“Adalet mi Dediniz? Trabzon’a Uğramadı Bu Akşam!”
“Adalet mi Dediniz? Trabzon’a Uğramadı Bu Akşam!”
Bir maçtan fazlası: Kırık adalet terazisi, silik bir ikinci yarı ve yaklaşan kupa finali gerçeği
Trabzonspor bu akşam sahada sadece Galatasaray'la değil, futbolun adaletiyle de savaştı.
Ama ne yazık ki bu savaşta yalnız bırakıldı.

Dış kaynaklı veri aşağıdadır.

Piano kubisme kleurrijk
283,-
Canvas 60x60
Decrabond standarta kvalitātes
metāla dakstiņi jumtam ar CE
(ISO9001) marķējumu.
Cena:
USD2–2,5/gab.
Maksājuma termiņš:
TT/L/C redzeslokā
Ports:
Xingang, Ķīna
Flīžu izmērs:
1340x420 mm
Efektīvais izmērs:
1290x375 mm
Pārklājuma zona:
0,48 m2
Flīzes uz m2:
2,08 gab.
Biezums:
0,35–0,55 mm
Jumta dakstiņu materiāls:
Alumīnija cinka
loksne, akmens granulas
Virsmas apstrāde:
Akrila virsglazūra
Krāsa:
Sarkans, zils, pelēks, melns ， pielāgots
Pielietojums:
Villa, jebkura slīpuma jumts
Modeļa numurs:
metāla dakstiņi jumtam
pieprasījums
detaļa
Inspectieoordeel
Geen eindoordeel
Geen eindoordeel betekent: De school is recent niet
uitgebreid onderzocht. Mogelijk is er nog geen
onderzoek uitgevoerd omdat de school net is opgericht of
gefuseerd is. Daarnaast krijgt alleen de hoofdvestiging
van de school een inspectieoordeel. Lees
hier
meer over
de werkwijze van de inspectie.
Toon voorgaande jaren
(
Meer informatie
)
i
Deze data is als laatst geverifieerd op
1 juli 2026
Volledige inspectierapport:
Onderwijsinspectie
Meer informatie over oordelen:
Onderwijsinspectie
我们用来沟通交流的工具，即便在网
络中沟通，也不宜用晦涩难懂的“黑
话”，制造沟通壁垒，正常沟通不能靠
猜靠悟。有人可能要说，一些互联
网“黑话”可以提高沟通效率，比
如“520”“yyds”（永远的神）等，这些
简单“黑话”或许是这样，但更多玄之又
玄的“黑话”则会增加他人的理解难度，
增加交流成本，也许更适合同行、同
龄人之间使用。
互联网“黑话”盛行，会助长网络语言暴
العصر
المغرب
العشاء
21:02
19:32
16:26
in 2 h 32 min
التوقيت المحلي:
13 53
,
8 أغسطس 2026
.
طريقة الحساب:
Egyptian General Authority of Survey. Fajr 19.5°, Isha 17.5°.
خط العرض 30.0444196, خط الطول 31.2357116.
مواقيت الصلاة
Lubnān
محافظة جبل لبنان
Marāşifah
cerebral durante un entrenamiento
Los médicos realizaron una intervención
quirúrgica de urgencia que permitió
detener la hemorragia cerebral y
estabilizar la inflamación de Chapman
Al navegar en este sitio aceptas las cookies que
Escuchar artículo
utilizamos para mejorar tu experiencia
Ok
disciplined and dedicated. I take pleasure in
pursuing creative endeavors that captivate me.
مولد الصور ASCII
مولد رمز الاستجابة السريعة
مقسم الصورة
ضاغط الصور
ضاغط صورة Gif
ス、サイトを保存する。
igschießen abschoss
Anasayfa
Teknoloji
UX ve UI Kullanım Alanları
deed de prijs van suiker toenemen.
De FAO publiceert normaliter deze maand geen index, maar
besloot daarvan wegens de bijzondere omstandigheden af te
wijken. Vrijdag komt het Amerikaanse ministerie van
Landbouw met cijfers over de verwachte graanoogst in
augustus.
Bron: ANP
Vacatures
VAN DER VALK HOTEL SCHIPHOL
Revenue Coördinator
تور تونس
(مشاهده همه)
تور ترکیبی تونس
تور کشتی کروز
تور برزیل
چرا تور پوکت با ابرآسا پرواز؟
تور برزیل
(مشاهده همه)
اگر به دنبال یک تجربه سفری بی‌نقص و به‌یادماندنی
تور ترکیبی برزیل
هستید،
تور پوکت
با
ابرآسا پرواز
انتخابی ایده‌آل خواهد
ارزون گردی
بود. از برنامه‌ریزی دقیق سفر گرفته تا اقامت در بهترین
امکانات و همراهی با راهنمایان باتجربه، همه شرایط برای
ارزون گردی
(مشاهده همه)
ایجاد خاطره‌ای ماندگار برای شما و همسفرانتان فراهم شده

İlk yarıda Trabzonspor ne yaptıysa yaptı, Galatasaray'ı zorladı. Rakip ceza sahasında etkili oldu, baskı kurdu. Oyunu forse eden bir Trabzonspor vardı. Derken 44. dakikada Edin Visca'nın Muslera tarafından düşürüldüğü pozisyonla stadyum ayağa kalktı. Net penaltı! Ama hakem "ofsayt" dedi. VAR çizgiyi çekti, ama kimden çekti, nasıl çekti bilinmez. Yine “büyük takım” refleksi devreye girdi. Üstelik o pozisyonda Muslera’nın kırmızı kart görmemesi tam anlamıyla eyyam kokuyordu.
Eyyam bu kadarla kalsa yine iyi.
Galatasaray'ın ikinci golünden hemen önce ofsayt beklentisi vardı. Aynı VAR bu kez sağırdı. Aynı hakem, kör. Bu nasıl sistem? Bu nasıl eşitlik?
Ama şimdi sadece hakemleri suçlayarak Trabzonspor’un ikinci yarıdaki kaybolmuşluğunu görmezden gelemeyiz.
İlk yarıdaki o istek, o baskı, o enerji... Neden kayboldu?
Galatasaray ikinci yarıya vites yükselterek çıktı. Trabzonspor ise geri çekildi, silindi. Orta sahada direnç kayboldu, hücum organizasyonları koptu. Takımda ne bir reaksiyon vardı, ne bir liderlik. Koca 45 dakika boyunca adeta kaderine razı bir Trabzonspor izledik.
Ve şimdi gözler Çarşamba akşamına çevrildi.
Türkiye Kupası Finali…
Bu futbol anlayışıyla bu maç nasıl kazanılacak?
Cevabı net: Bu ruh haliyle, bu ikinci yarı silikliğinde, kazanılamaz. Trabzonspor’un bu maçı unutması, ama dersini unutmaması gerekiyor. Çünkü artık sadece bir kupa finali değil, bir duruş finali oynanacak.
Bu takım sahaya sadece taktikle değil, karakterle çıkmalı. Sadece hakemle savaşmamalı, kendi içindeki korkusunu da yenmeli. Çünkü bu şehir, bu renkler, bu taraftar: Mazlumun sessizliğini değil, direnişini alkışlar.